Demokrasi ve değerlerinin taşıdığı düşünce özellikle bilim ve teknolojinin gelişmesine göre sürekli yeniden icat edilmelidir
Demokrasi ve değerlerinin taşıdığı düşünce özellikle bilim ve teknolojinin gelişmesine göre sürekli yeniden icat edilmelidir. Demokratik davranış biçimlerimizin ve cumhuriyetçi değerlerimizin bilim, teknoloji ve toplum arasındaki ilişkilere bağlı değişikliklere zorlukla uyum sağladığını söylemek zorundayız
Paris IV Sorbonne Üniversitesi’nden Felesefe profesörü Jean Michel Besnier, Rennes Üniversitesi’nden İletişim Bilimleri profesörü Pierre Musso ve Bilim ve Teknoloji için İncelemeler Enstitüsü (BTİE) Müdürü Marie Françoise Chevalier Le Guyader ile söyleşi. BTİE’nin 10.yılı nedeniyle büyük bir sempozyum düzenlendi ve birçok özel ve kamu araştırmacısını bir araya getirdi. Konu: “Toplumda Bilim: Ütopyaları paylaşmak? Sürekli yeniden inşa”. Amaçlar: Daha adil, yurttaş ve demokratik bir toplumun hizmetinde yeni teknolojileri ve temel araştırmayı nasıl bir araya getirebiliriz? Fransa tutkuları derecesinde bir politika yürütüyor mu?
-------
» **Görev 1**
Gösterilen metne göre sempozyum hangi kurumun kaçıncı yılı nedeniyle düzenlendi?
» **Görev 2**
Gösterilen metinde kimlerle söyleşi yapıldığını adlarıyla sıralayın.

» **Veri satırları**
-------
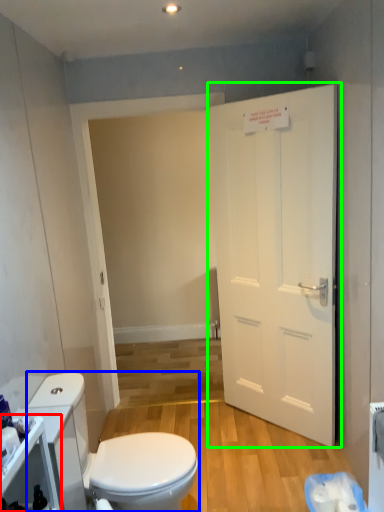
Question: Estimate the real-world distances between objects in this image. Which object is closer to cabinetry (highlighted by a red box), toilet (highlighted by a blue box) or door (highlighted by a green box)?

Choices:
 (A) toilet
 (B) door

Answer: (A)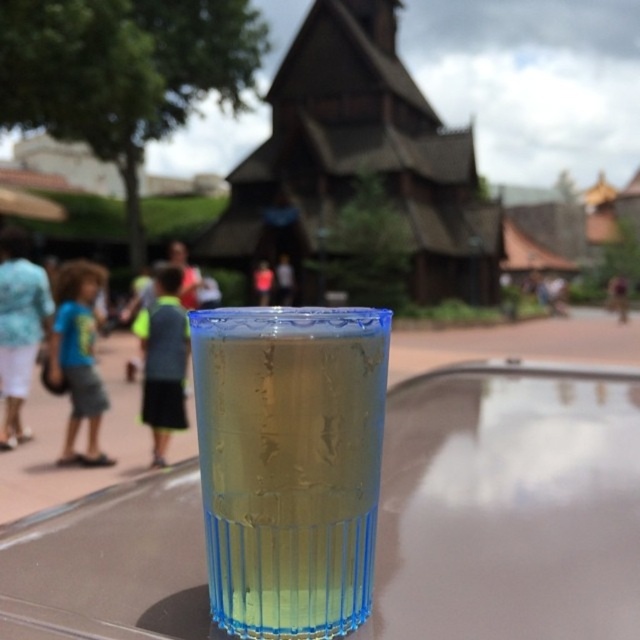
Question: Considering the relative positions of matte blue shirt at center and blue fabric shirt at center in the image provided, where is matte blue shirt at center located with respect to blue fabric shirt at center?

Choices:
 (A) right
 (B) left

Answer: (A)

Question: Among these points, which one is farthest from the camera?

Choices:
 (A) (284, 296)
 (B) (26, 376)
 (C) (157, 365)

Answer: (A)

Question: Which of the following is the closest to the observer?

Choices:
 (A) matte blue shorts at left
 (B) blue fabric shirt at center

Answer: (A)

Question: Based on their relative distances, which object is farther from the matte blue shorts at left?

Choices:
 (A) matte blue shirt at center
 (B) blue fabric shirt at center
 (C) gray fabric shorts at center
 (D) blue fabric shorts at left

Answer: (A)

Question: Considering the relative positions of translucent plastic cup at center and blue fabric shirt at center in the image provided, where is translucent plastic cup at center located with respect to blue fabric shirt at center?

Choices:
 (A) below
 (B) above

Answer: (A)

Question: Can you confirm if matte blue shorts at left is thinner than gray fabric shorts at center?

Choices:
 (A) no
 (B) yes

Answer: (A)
-------
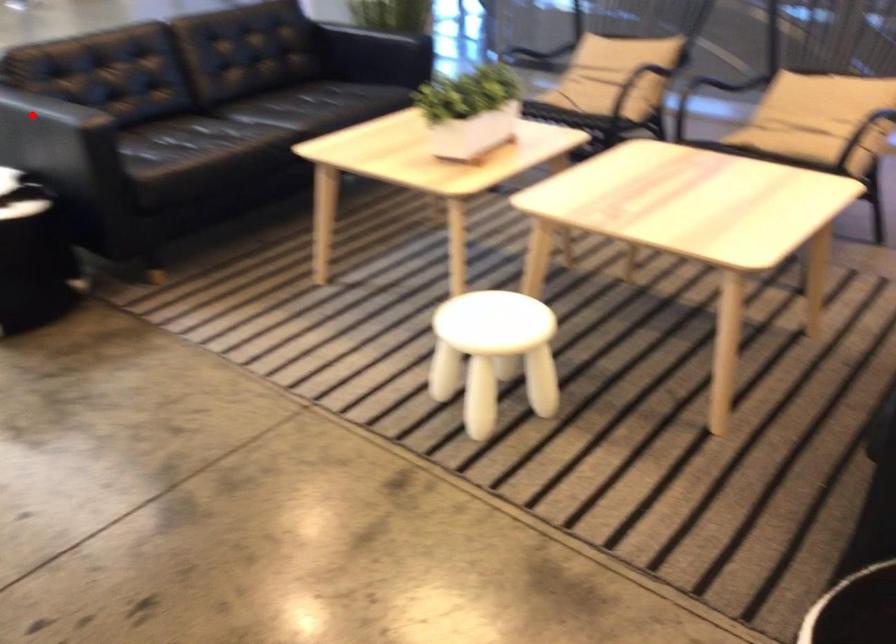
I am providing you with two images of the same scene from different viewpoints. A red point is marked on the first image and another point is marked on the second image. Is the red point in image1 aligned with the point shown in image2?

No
-------
» **Cevap 1**
BTİE'nin 10. yılı nedeniyle düzenlendi.

» **Cevap 2**
- Jean Michel Besnier
- Pierre Musso
- Marie Françoise Chevalier Le Guyader